The sister wore her white hair cut in a manly fashion often seen on a spinster her age; her trousers dark blue, her open cardigan a lighter shade of blue over a white blouse and her white socks leaving a tiny gap for flesh to show between the trouser bottoms and her black shoes. She had lived nearby in the empty house to which her brother now strode.
Several weeks before her other brother, the one with whom she had lived, had been taken away to hospital having been ill for some months and who I had often seen walking very timidly, being slowly led by the visiting physiotherapist to exercise his wasting muscles. And a couple of weeks just past he had died. His funeral over and his remains buried everyone that had attended had eventually turned away and left the surviving brother and sister to return to normal life.
But what was normal life now?
Surviving brother and wife went home and sister went to empty house. Before his death she had thought he would return and fill the house with his voiced demands as they lived like man and wife. He drove the car. He went to work in his French blue workman overalls. She did the shopping. She did the washing and she did the cooking and he did the eating. Now he was not there. Now there was no one to make the morning café for. Now there was no one to demand a bowl in which to dip his bread.
Decades before when they were young, their parents made demands. One brother had travelled and married and started the next generation, but the parents worried that their daughter would not marry quite so easily. What was their fear? They made the brother promise that he would not leave her. He must wait until she was married off before he could do the same. She never married as they knew she would not.
They shared the house and at least they shared some of the chores. But out he went to drink at the café on the corner. And when he had drunk that is how he would return home. Sometimes when the café closed and Madame la Patronne had fallen asleep with her old dog upon her sofa in the cellar, he would back his car out of it's little garage and not so softly on the clutch he would shoot off, down the road to another bar that would give him a little Bière 33 or a small glass of anis, and eventually without mishap he would return. Presumably to eat the dinner that his sister had cooked for him.
Decades passed. They lived together much like a married couple. And gradually he became ill.
He rarely walked to his brother's house. He rarely got the lawn mower out and cut the grass. That would be done by the lean brother down the road, who would walk energetically past in his brown rubber boots, his blue work jacket pushing a Rotavator, or carrying a basket of salad, a bucket of potatoes fresh from the garden, a bunch of haricot verts. And while he was there lean brother would cut the grass. Felt hatted wife would walk to visit, and look at me and smile and say, “Bonjour.”
When the house needed painting lean brother would walk purposefully past with a ladder on his shoulder ready to shin up and do the necessary work.
And the years passed.
Now the grieving sister is on her own. She lives like a widow. She feels like a widow. She walks slowly past, on her own, nothing to return for. No one to go home to. And everyone says her brother has died. No one sees the loss inside. The ones she now needs most have no concept of her loss, because they too have lost a brother.
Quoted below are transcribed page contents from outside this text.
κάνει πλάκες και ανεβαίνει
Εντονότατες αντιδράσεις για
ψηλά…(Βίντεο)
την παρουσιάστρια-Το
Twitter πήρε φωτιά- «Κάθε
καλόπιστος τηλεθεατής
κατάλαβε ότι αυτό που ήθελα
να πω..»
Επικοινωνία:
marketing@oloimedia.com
He's heard it all before. He does not understand how his sister feels. He does not understand her sense of emptiness.
Oui! Il est mort! Il est MORT!
But she has lost so much more, and no one understands she is grieving as a widow would.
Now several months have passed; it is spring but winter is clinging on and she walks slowly lost in her thoughts past my house between the house of lean brother and felt hatted sister-in-law, and her own, empty. She is in no hurry and now seems, as I watch her pass, a shadow of the woman she must have been.